Barclays pretax profit improved sharply to GBP8.41 billion from GBP3.07 billion in 2020, and came in ahead of market consensus of GBP8.11 billion. Helping to boost profit was a GBP653 million credit impairment release, swung dramatically from a GBP4.84 billion charge in 2020.

Towards the bottom of the index was DIY retailer Kingfisher, falling 5.6% after Societe Generale cut the stock to Sell from Hold.

Rio Tinto fell 2.2%. The miner hiked its dividend to record levels for 2021, following a sharp rise in profit and revenue, driven by significant price rises for major commodities, more than offsetting a decline in output.

For the year, the Anglo-Australian firm reported a pretax profit of USD30.83 billion, doubled from USD15.39 billion the year before, while underlying earnings before interest, tax, deprecation and amortisation rose 58% to USD37.72 billion from USD23.90 billion. However, consensus expectations had underlying Ebitda coming in at USD38.29 billion.

Rio Tinto declared a final ordinary dividend of 417.0 US cents, and a special payout of 62.0 cents. This brought the group's total payout to 1,040 cents per share, up 86% from 557 cents the year before.

At the bottom of the mid-cap FTSE 250 was Aston Martin, tumbling 8.7% despite the luxury car maker narrowing its loss. For 2021, Aston Martin generated revenue of GBP1.10 billion, up 79% from GBP611.8 million in 2020, and its pretax loss narrowed to GBP213.8 million from a loss of GBP466 million.

Looking ahead, the Warwickshire, England-based firm said it was "well on its way" to achieving medium-term targets of 10,000 wholesales, GBP2 billion revenue and GBP500 million adjusted earnings before interest, tax, depreciation, and amortisation by 2024/25.

Supply chains globally continue to experience disruption, Aston Martin said, and it is focused on mitigating any hindrances this may have on production.

Central and eastern Europe-focused airline Wizz Air ended down 8.6% on disruption fears as tensions over Ukraine mount.

Elsewhere in London, Ted Baker rose 9.8% after the upmarket clothes retailer reported robust sales growth and improved margins in its fourth-quarter. Sales in its fourth-quarter ended January 29 increased 35% compared to the same period a year before.
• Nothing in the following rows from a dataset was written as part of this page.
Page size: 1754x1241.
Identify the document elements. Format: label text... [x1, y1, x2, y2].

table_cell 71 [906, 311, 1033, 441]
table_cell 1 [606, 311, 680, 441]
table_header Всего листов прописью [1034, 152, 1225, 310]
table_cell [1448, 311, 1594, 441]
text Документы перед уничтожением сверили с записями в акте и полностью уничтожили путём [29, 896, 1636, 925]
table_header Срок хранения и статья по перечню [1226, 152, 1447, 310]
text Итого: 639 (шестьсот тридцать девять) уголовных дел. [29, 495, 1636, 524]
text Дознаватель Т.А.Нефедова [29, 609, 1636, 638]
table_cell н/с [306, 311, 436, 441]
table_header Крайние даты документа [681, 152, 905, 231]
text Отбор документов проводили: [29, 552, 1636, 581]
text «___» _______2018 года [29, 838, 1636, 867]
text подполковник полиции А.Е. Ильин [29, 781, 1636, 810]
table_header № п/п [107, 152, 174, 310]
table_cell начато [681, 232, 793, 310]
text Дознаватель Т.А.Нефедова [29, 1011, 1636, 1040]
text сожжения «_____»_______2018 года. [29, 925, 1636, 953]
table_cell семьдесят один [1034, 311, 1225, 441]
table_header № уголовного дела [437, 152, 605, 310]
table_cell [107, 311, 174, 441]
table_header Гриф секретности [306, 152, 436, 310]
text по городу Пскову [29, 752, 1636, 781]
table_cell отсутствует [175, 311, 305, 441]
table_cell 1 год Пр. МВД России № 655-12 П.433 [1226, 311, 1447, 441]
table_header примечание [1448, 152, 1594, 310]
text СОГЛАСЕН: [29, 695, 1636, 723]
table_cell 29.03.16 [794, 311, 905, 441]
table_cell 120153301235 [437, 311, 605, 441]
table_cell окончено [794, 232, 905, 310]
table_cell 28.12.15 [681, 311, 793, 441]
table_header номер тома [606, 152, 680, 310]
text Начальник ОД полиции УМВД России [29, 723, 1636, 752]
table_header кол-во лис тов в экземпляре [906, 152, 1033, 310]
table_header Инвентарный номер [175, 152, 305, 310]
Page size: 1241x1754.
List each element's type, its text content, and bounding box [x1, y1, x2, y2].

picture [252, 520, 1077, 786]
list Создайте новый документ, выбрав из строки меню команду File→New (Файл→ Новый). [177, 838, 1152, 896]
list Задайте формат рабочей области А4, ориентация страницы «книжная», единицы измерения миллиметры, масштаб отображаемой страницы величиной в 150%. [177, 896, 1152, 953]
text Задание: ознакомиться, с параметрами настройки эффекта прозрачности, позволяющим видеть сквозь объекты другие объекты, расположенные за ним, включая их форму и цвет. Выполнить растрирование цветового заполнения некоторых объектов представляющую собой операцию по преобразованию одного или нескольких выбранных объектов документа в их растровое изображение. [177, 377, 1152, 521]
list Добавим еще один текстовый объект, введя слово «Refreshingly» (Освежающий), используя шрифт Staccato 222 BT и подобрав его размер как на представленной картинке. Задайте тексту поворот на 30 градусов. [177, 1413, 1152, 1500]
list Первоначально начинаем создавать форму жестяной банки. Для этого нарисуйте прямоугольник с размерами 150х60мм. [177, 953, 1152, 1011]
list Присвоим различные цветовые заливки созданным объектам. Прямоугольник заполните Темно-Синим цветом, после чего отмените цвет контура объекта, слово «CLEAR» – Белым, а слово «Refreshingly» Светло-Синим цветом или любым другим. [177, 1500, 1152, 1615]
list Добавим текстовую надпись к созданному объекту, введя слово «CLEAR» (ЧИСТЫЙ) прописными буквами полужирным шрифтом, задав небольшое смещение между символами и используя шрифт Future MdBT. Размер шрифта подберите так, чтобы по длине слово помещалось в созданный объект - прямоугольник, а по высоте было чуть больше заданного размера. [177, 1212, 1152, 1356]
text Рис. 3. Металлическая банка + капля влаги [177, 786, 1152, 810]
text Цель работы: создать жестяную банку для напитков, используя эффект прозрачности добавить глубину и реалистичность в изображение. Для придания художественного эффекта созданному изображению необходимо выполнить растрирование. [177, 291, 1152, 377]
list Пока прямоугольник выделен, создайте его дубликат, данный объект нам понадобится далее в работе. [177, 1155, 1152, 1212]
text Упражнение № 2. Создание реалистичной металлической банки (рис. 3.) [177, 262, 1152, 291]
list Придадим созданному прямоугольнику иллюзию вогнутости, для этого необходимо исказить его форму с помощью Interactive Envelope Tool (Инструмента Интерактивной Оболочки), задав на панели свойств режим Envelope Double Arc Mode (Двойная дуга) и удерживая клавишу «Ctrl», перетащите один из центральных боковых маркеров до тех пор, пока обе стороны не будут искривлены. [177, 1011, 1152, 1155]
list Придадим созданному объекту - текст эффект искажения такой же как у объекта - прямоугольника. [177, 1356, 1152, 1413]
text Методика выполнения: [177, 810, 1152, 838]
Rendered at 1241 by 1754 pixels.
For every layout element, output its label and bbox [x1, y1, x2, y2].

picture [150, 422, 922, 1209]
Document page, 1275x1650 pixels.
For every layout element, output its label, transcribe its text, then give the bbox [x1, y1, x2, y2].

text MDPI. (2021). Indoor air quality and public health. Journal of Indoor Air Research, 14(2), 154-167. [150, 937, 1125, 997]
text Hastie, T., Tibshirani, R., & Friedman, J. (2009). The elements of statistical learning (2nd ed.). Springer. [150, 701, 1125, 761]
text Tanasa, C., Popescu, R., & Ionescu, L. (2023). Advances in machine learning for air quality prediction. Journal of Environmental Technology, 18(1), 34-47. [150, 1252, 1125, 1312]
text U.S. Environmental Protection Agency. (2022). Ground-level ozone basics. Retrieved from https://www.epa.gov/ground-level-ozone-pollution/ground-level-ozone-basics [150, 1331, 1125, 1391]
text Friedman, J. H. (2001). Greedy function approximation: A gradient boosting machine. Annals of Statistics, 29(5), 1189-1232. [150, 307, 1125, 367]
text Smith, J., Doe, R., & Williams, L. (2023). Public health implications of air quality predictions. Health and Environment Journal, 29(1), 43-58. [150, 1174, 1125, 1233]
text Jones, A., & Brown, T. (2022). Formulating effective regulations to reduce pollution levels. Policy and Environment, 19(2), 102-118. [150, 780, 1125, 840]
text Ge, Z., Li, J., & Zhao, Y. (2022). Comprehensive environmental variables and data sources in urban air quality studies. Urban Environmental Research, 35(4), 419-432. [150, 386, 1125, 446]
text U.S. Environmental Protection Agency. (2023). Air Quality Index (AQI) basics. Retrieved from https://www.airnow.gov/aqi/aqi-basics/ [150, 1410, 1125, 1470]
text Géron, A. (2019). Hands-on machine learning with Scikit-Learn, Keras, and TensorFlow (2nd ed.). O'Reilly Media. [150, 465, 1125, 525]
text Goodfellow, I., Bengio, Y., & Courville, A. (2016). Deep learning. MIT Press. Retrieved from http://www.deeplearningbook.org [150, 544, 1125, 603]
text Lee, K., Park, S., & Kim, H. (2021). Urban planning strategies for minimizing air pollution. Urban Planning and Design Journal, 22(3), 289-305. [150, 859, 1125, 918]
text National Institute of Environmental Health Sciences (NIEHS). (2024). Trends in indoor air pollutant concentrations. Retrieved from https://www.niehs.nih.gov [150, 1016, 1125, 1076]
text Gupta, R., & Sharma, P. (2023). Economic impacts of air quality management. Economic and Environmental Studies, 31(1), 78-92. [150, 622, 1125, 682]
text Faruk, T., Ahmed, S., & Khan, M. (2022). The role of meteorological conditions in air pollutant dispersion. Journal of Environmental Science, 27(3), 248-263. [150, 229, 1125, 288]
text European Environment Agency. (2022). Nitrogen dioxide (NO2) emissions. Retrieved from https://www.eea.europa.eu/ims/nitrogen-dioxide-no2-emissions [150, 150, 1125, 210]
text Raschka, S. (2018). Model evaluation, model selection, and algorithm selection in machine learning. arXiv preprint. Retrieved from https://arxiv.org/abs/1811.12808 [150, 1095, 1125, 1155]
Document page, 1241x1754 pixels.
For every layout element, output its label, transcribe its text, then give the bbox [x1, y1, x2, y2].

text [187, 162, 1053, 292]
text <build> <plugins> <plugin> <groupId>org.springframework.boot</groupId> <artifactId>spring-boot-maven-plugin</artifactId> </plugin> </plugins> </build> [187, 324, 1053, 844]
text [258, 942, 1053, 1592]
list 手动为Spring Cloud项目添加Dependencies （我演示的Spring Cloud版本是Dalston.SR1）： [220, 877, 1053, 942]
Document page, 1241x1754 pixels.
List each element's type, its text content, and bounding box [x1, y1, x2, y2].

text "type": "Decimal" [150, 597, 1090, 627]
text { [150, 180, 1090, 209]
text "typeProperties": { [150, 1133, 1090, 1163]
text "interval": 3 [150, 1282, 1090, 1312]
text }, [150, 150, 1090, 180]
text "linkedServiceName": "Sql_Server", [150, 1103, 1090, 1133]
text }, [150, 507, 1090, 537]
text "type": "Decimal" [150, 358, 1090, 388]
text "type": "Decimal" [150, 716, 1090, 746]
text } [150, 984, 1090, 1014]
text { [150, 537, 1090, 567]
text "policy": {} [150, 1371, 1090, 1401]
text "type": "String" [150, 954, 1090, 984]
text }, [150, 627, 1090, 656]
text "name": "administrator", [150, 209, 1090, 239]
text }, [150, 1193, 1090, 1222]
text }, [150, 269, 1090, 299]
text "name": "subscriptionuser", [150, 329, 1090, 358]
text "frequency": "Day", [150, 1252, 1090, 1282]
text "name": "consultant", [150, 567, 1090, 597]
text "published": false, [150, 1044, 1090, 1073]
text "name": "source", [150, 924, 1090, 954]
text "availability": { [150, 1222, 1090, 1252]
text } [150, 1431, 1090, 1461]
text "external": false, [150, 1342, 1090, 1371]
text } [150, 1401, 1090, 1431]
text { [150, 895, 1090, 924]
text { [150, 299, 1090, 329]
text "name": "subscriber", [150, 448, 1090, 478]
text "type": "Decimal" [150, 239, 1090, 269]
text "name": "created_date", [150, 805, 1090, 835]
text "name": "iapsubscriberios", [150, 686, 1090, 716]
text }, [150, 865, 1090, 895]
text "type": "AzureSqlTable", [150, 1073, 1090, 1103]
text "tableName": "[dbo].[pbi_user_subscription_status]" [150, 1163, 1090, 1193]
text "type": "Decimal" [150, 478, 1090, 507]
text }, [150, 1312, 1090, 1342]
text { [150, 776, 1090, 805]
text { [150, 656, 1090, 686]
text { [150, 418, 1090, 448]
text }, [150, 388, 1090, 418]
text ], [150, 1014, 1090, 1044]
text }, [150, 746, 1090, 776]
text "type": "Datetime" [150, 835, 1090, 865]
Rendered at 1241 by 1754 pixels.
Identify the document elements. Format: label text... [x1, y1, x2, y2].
Sales also rose 18% from those reported in the third quarter.

The UK corporate calendar on Thursday is busy, with full-year results from the likes of lender Lloyds Banking, miner Anglo American, defence firm BAE Systems, jet engine maker Rolls-Royce and British Gas parent Centrica.

Thursday's economic calendar has US gross domestic product and initial jobless clams at 1330 GMT.